A full run down of how each player performed this past Sunday

Arizona Cardinals v San Francisco 49ers Photo by Michael Zagaris/San Francisco 49ers/Getty Images

I finally was able to rewatch the game, and I went in thinking I’d be disappointed with a lot of the performances, but ultimately that wasn’t the case. Both of the San Francisco 49ers offense and defense didn’t execute, which was the game’s deciding factor. You have to give credit to Arizona and specifically Kyler Murray. The defense had a lot of what the Cardinals were trying to do covered, but Murray’s legs were the defense. You can’t convert two of your 11 third-down attempts or only one of your four red zone attempts on offense. The good news is every mistake made was fixable, and I have a hard time seeing the Niners making the same mistakes moving forward.


Quarterback: C-

If we’re going to hold Jimmy Garoppolo to the standard of an elite player, that’s fine. That means we are going to have to critique him as one, too. Through the first half, Jimmy looked like Jimmy. He missed one throw where you would have liked to see him be more patient, but there wasn’t anything egregious. In the fourth quarter, his internal clock sped up, and Garoppolo started to rush his reads and miss open guys.

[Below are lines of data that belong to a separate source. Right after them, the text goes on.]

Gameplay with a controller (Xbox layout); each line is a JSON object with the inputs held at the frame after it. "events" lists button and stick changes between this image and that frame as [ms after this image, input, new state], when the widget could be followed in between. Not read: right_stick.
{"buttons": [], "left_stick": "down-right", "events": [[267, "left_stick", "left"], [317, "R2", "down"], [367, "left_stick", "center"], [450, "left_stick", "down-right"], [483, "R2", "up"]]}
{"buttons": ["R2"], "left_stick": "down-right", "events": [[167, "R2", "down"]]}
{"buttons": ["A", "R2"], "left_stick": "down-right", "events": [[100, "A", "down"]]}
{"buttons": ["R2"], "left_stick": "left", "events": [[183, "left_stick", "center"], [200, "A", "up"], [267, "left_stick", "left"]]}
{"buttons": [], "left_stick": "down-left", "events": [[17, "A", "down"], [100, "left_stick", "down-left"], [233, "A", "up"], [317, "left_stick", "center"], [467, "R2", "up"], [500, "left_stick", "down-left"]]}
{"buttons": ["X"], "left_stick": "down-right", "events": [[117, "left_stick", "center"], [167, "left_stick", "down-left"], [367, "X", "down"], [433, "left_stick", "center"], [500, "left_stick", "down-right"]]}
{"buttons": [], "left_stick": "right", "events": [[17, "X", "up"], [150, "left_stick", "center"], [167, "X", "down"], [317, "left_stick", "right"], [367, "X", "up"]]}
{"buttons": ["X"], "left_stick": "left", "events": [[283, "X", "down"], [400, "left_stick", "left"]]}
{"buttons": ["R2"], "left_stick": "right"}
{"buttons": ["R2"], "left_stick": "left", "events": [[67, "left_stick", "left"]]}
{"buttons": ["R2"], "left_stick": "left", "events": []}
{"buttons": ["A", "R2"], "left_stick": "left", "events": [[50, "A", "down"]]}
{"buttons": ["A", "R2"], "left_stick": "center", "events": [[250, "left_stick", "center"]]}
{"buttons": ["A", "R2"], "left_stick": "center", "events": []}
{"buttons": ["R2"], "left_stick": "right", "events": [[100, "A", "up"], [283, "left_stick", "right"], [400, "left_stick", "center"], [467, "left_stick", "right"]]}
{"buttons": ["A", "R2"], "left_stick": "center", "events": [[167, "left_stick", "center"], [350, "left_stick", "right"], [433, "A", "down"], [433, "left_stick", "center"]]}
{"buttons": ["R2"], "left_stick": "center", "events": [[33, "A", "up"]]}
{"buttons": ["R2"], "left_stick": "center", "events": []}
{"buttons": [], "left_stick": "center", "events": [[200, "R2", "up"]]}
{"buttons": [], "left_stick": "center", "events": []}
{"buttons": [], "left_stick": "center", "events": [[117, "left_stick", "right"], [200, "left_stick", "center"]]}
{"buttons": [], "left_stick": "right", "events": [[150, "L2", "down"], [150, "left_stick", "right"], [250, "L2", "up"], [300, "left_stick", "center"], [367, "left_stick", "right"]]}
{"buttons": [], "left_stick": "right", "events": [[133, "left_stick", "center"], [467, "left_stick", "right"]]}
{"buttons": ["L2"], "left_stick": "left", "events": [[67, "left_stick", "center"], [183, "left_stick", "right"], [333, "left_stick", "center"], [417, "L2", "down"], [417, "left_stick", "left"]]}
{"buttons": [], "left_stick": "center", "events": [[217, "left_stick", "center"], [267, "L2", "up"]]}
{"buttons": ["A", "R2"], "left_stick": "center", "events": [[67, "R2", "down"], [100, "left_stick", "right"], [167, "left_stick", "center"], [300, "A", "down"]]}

Garoppolo finished the game with 33 attempts, but three of those were throwing the ball away. Of Jimmy’s 30 “true” throws, 20 of them were on target, which matches up with this tweet:

Four of his misses were behind the receiver, while four were low misses, and five were high. Any miss high is always a concern and generally a sign of mechanics. Unlike last season, Garoppolo’s confidence wavered after taking a couple of hits. That may have been the biggest concern, though it’s unlikely to be an issue moving forward.

Running backs: B

I thought all three running backs played well. They didn’t do anything extraordinary, but each player made the most of their opportunities. Kyle Juszczyk had a couple of blown blocks that hurt, but he also had a long 41-yard reception and should have had another long catch earlier in the game. Raheem Mostert forced three missed tackles, while Tevin Coleman and Jerick McKinnon each forced one. Looking back at it, McKinnon’s drop had a bigger impact than I initially thought. Though he didn’t touch the ball a lot, McKinnon was also more effective than I initially thought, too. RB2? Perhaps, but Coleman was decisive and ran north and south, which has been my biggest gripe with him.

Tight end: C-

George Kittle said he was fine multiple times during the postgame on Sunday, but it’s hard to believe his knee didn’t affect his play. Kittle was AWOL in the second half thanks to Arizona double-teaming him a good bit, but as a blocker, I’ve never seen Kittle miss as many blocks in a game as he did on Sunday, and I’ve been watching him since Iowa. Kittle ended up with five blown blocks on the day, which was a team-high. Kittle even allowed a sack, which never happens.

Jordan Reed ran a wrong route or two, but he was fine and gained separation underneath.

Offensive line: B

Promising. That’s the best way to describe how the offensive line looked on Sunday. Yes, Trent Williams is a superstar and bolsters the line. Check out some of these blocks:

We knew that already, though.

Hroniss Grasu did not look out of place, nor was he overwhelmed in pass protection. Daniel Brunskill missed a couple of blocks against the run early on but cleaned things up as the game went along. Mike McGlinchey had a tough matchup against Chandler Jones, but he did a nice job of riding Jones upfield and allowing Garoppolo to step up in the pocket. Laken Tomlinson was Laken Tomlinson against the pass. It wasn’t perfect or pretty, but the line played well for it being their first live-action together. The starters handled the Cardinals’ pressure well, including all of their stunts upfront.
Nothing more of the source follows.